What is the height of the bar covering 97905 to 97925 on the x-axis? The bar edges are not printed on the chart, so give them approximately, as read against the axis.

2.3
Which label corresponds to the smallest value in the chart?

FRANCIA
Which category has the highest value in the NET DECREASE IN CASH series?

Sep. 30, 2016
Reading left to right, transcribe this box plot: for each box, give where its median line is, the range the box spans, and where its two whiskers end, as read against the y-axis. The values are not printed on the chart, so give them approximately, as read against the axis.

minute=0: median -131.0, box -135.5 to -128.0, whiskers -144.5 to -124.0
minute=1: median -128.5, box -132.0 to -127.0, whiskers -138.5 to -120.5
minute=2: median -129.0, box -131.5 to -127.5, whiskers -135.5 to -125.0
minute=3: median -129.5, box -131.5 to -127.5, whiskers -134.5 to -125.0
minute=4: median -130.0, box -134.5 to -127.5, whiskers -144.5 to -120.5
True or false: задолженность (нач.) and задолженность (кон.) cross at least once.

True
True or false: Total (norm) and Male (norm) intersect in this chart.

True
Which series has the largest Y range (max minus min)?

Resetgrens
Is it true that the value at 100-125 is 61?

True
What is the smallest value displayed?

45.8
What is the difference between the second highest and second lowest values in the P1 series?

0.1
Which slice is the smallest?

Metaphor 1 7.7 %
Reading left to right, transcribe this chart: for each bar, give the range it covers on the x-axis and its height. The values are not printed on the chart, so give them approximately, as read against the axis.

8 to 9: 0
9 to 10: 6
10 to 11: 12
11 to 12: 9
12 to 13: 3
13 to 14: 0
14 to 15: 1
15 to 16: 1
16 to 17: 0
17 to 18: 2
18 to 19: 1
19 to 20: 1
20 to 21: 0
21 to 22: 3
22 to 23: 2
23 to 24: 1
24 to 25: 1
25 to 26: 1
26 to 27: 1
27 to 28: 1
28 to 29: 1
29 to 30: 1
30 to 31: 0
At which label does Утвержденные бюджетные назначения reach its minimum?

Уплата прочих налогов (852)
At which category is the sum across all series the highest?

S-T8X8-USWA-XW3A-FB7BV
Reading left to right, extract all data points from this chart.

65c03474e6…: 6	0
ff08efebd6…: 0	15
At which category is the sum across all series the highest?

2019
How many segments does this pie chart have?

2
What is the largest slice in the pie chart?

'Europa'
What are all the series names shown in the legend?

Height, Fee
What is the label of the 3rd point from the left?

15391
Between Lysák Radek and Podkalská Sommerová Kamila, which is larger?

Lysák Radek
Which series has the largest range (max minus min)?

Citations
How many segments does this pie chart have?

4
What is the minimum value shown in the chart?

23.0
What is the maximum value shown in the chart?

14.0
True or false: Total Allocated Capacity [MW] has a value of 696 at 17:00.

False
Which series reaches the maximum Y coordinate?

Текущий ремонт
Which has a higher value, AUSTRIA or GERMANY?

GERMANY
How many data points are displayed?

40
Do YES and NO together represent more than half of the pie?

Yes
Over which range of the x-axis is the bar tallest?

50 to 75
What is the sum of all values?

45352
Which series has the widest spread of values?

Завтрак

+++

→ INSTRUCTION:
Write out every one of the lines above verbatim, from the first through the last, keeping their order, wording, and figures unchanged.

→ ANSWER AREA:
What is the height of the bar covering 97905 to 97925 on the x-axis? The bar edges are not printed on the chart, so give them approximately, as read against the axis.

2.3
Which label corresponds to the smallest value in the chart?

FRANCIA
Which category has the highest value in the NET DECREASE IN CASH series?

Sep. 30, 2016
Reading left to right, transcribe this box plot: for each box, give where its median line is, the range the box spans, and where its two whiskers end, as read against the y-axis. The values are not printed on the chart, so give them approximately, as read against the axis.

minute=0: median -131.0, box -135.5 to -128.0, whiskers -144.5 to -124.0
minute=1: median -128.5, box -132.0 to -127.0, whiskers -138.5 to -120.5
minute=2: median -129.0, box -131.5 to -127.5, whiskers -135.5 to -125.0
minute=3: median -129.5, box -131.5 to -127.5, whiskers -134.5 to -125.0
minute=4: median -130.0, box -134.5 to -127.5, whiskers -144.5 to -120.5
True or false: задолженность (нач.) and задолженность (кон.) cross at least once.

True
True or false: Total (norm) and Male (norm) intersect in this chart.

True
Which series has the largest Y range (max minus min)?

Resetgrens
Is it true that the value at 100-125 is 61?

True
What is the smallest value displayed?

45.8
What is the difference between the second highest and second lowest values in the P1 series?

0.1
Which slice is the smallest?

Metaphor 1 7.7 %
Reading left to right, transcribe this chart: for each bar, give the range it covers on the x-axis and its height. The values are not printed on the chart, so give them approximately, as read against the axis.

8 to 9: 0
9 to 10: 6
10 to 11: 12
11 to 12: 9
12 to 13: 3
13 to 14: 0
14 to 15: 1
15 to 16: 1
16 to 17: 0
17 to 18: 2
18 to 19: 1
19 to 20: 1
20 to 21: 0
21 to 22: 3
22 to 23: 2
23 to 24: 1
24 to 25: 1
25 to 26: 1
26 to 27: 1
27 to 28: 1
28 to 29: 1
29 to 30: 1
30 to 31: 0
At which label does Утвержденные бюджетные назначения reach its minimum?

Уплата прочих налогов (852)
At which category is the sum across all series the highest?

S-T8X8-USWA-XW3A-FB7BV
Reading left to right, extract all data points from this chart.

65c03474e6…: 6	0
ff08efebd6…: 0	15
At which category is the sum across all series the highest?

2019
How many segments does this pie chart have?

2
What is the largest slice in the pie chart?

'Europa'
What are all the series names shown in the legend?

Height, Fee
What is the label of the 3rd point from the left?

15391
Between Lysák Radek and Podkalská Sommerová Kamila, which is larger?

Lysák Radek
Which series has the largest range (max minus min)?

Citations
How many segments does this pie chart have?

4
What is the minimum value shown in the chart?

23.0
What is the maximum value shown in the chart?

14.0
True or false: Total Allocated Capacity [MW] has a value of 696 at 17:00.

False
Which series reaches the maximum Y coordinate?

Текущий ремонт
Which has a higher value, AUSTRIA or GERMANY?

GERMANY
How many data points are displayed?

40
Do YES and NO together represent more than half of the pie?

Yes
Over which range of the x-axis is the bar tallest?

50 to 75
What is the sum of all values?

45352
Which series has the widest spread of values?

Завтрак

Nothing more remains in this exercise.